Corriere della Sera published an article on a young 18-year-old girl on July 7th, Michelle Arcangelo, from Genzano di Roma, who has chosen for her maturity essay to take a cue from her clinical situation by dictating the text to her physical education teacher from the bed in the room of the Heart Failure, Transplantation and Mechanical Assistance Unit of “Bambino Gesù”, directed by Professor Antonio Amodeo, where she has been hospitalized since February 7th due to the recurrence of a myocarditis that knocked out her heart. Michelle knows what it means to wait.
At Bambino Gesù
Corriere della Sera reports this quote from Michelle: “I wrote that life is a wait, there are short, long, simple or complex expectations, he says, and I have linked the wait to hope because for months I have been waiting for the call that tells me that there is a compatible heart for transplant. For me, the end of waiting means the beginning of a new life”. The long-awaited call arrived on the night of her graduation, in which she was able to acknowledge that a compatible heart had been found for her, that of a young nurse who had lost her life in a car accident. After a ten-hour surgery, Michelle had a new heart and a new life. Again, Corriere della Sera reports: “I wanted to enroll in Nursing Sciences – she says – but now I want to stay away from hospitals for a while. I’m going to take a sabbatical year, I want to write a book to tell my story and give courage to those who find themselves in the same situation as me”.
Professor Antonio Amodeo who operated on her to retrace the story of this girl who in April of last year had already been hospitalized for fulminant myocarditis, but had come out with normal heart function.
According to Corriere della Sera, on February 7th, two weeks after her 18th birthday, a very rare recurrence stopped her heart: “She went into the emergency room conscious – says Amodeo – but she immediately went under arrest. After 55 minutes of heart massages without results we intervened “in the Garibaldi style”, risking everything, we opened her chest and connected her to a mechanical assistance system. We feared brain damage and instead she woke up in Ecmo with her sternum still open and calmly answering questions. Unfortunately due to an ischemia of the left lower limb we could not help but amputate, while with the rehabilitation the movement of the hand is recovering”.
Corriere della Sera has also published a brief sentence from Michelle’s essay: “If Whatsapp has made us frenetic, for me it meant maintaining the relationship with the outside world and then I have to say thanks to technology and these machines if I’m alive”.

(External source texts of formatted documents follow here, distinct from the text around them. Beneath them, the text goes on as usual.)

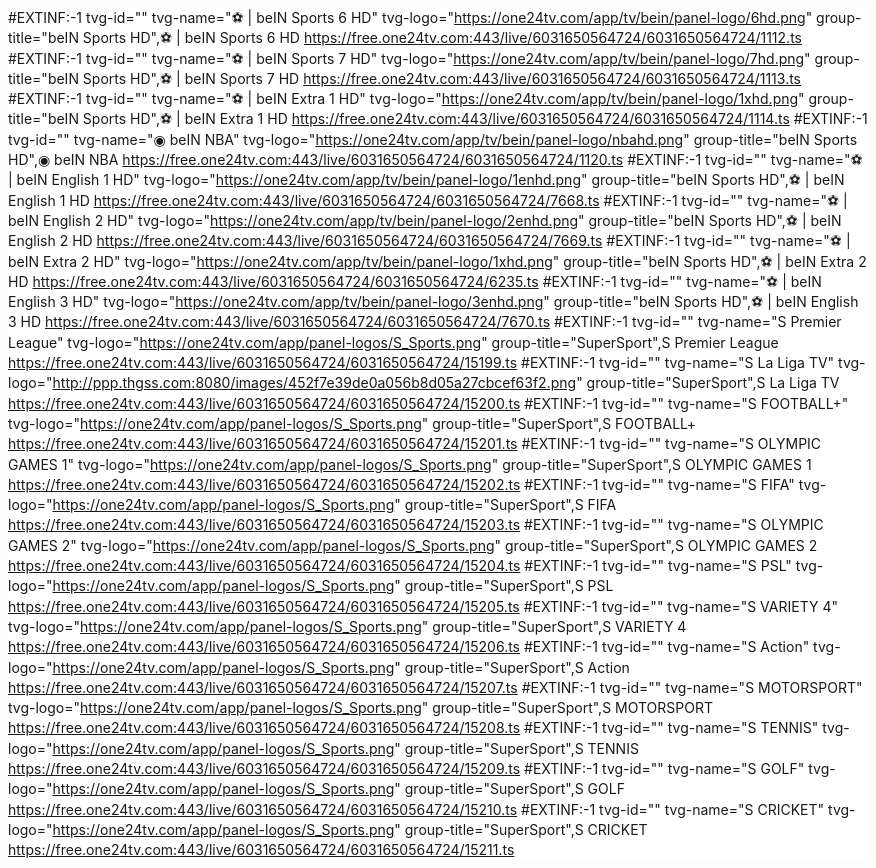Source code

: #EXTINF:-1 tvg-id="" tvg-name="⚽ | beIN Sports 6 HD" tvg-logo="https://one24tv.com/app/tv/bein/panel-logo/6hd.png" group-title="beIN Sports HD",⚽ | beIN Sports 6 HD
https://free.one24tv.com:443/live/6031650564724/6031650564724/1112.ts
#EXTINF:-1 tvg-id="" tvg-name="⚽ | beIN Sports 7 HD" tvg-logo="https://one24tv.com/app/tv/bein/panel-logo/7hd.png" group-title="beIN Sports HD",⚽ | beIN Sports 7 HD
https://free.one24tv.com:443/live/6031650564724/6031650564724/1113.ts
#EXTINF:-1 tvg-id="" tvg-name="⚽ | beIN Extra 1 HD" tvg-logo="https://one24tv.com/app/tv/bein/panel-logo/1xhd.png" group-title="beIN Sports HD",⚽ | beIN Extra 1 HD
https://free.one24tv.com:443/live/6031650564724/6031650564724/1114.ts
#EXTINF:-1 tvg-id="" tvg-name="◉ beIN NBA" tvg-logo="https://one24tv.com/app/tv/bein/panel-logo/nbahd.png" group-title="beIN Sports HD",◉ beIN NBA
https://free.one24tv.com:443/live/6031650564724/6031650564724/1120.ts
#EXTINF:-1 tvg-id="" tvg-name="⚽ | beIN English 1 HD" tvg-logo="https://one24tv.com/app/tv/bein/panel-logo/1enhd.png" group-title="beIN Sports HD",⚽ | beIN English 1 HD
https://free.one24tv.com:443/live/6031650564724/6031650564724/7668.ts
#EXTINF:-1 tvg-id="" tvg-name="⚽ | beIN English 2 HD" tvg-logo="https://one24tv.com/app/tv/bein/panel-logo/2enhd.png" group-title="beIN Sports HD",⚽ | beIN English 2 HD
https://free.one24tv.com:443/live/6031650564724/6031650564724/7669.ts
#EXTINF:-1 tvg-id="" tvg-name="⚽ | beIN Extra 2 HD" tvg-logo="https://one24tv.com/app/tv/bein/panel-logo/1xhd.png" group-title="beIN Sports HD",⚽ | beIN Extra 2 HD
https://free.one24tv.com:443/live/6031650564724/6031650564724/6235.ts
#EXTINF:-1 tvg-id="" tvg-name="⚽ | beIN English 3 HD" tvg-logo="https://one24tv.com/app/tv/bein/panel-logo/3enhd.png" group-title="beIN Sports HD",⚽ | beIN English 3 HD
https://free.one24tv.com:443/live/6031650564724/6031650564724/7670.ts
#EXTINF:-1 tvg-id="" tvg-name="S Premier League" tvg-logo="https://one24tv.com/app/panel-logos/S_Sports.png" group-title="SuperSport",S Premier League
https://free.one24tv.com:443/live/6031650564724/6031650564724/15199.ts
#EXTINF:-1 tvg-id="" tvg-name="S La Liga TV" tvg-logo="http://ppp.thgss.com:8080/images/452f7e39de0a056b8d05a27cbcef63f2.png" group-title="SuperSport",S La Liga TV
https://free.one24tv.com:443/live/6031650564724/6031650564724/15200.ts
#EXTINF:-1 tvg-id="" tvg-name="S FOOTBALL+" tvg-logo="https://one24tv.com/app/panel-logos/S_Sports.png" group-title="SuperSport",S FOOTBALL+
https://free.one24tv.com:443/live/6031650564724/6031650564724/15201.ts
#EXTINF:-1 tvg-id="" tvg-name="S OLYMPIC GAMES 1" tvg-logo="https://one24tv.com/app/panel-logos/S_Sports.png" group-title="SuperSport",S OLYMPIC GAMES 1
https://free.one24tv.com:443/live/6031650564724/6031650564724/15202.ts
#EXTINF:-1 tvg-id="" tvg-name="S FIFA" tvg-logo="https://one24tv.com/app/panel-logos/S_Sports.png" group-title="SuperSport",S FIFA
https://free.one24tv.com:443/live/6031650564724/6031650564724/15203.ts
#EXTINF:-1 tvg-id="" tvg-name="S OLYMPIC GAMES  2" tvg-logo="https://one24tv.com/app/panel-logos/S_Sports.png" group-title="SuperSport",S OLYMPIC GAMES  2
https://free.one24tv.com:443/live/6031650564724/6031650564724/15204.ts
#EXTINF:-1 tvg-id="" tvg-name="S PSL" tvg-logo="https://one24tv.com/app/panel-logos/S_Sports.png" group-title="SuperSport",S PSL
https://free.one24tv.com:443/live/6031650564724/6031650564724/15205.ts
#EXTINF:-1 tvg-id="" tvg-name="S VARIETY 4" tvg-logo="https://one24tv.com/app/panel-logos/S_Sports.png" group-title="SuperSport",S VARIETY 4
https://free.one24tv.com:443/live/6031650564724/6031650564724/15206.ts
#EXTINF:-1 tvg-id="" tvg-name="S Action" tvg-logo="https://one24tv.com/app/panel-logos/S_Sports.png" group-title="SuperSport",S Action
https://free.one24tv.com:443/live/6031650564724/6031650564724/15207.ts
#EXTINF:-1 tvg-id="" tvg-name="S MOTORSPORT" tvg-logo="https://one24tv.com/app/panel-logos/S_Sports.png" group-title="SuperSport",S MOTORSPORT
https://free.one24tv.com:443/live/6031650564724/6031650564724/15208.ts
#EXTINF:-1 tvg-id="" tvg-name="S TENNIS" tvg-logo="https://one24tv.com/app/panel-logos/S_Sports.png" group-title="SuperSport",S TENNIS
https://free.one24tv.com:443/live/6031650564724/6031650564724/15209.ts
#EXTINF:-1 tvg-id="" tvg-name="S GOLF" tvg-logo="https://one24tv.com/app/panel-logos/S_Sports.png" group-title="SuperSport",S GOLF
https://free.one24tv.com:443/live/6031650564724/6031650564724/15210.ts
#EXTINF:-1 tvg-id="" tvg-name="S CRICKET" tvg-logo="https://one24tv.com/app/panel-logos/S_Sports.png" group-title="SuperSport",S CRICKET
https://free.one24tv.com:443/live/6031650564724/6031650564724/15211.ts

She admits that it wasn’t easy to wake up without a leg: “I cried, but I understood that to smile you have to learn to cry. And even the waiting time wasn’t wasted for me, I met wonderful people in the hospital, I understood that in life you don’t have to worry about trivialities”. Her thanks go to the unknown donor who gave her life back: “I promise I will take care of this heart in an exceptional way, I want to live well”, Corriere della Sera reports.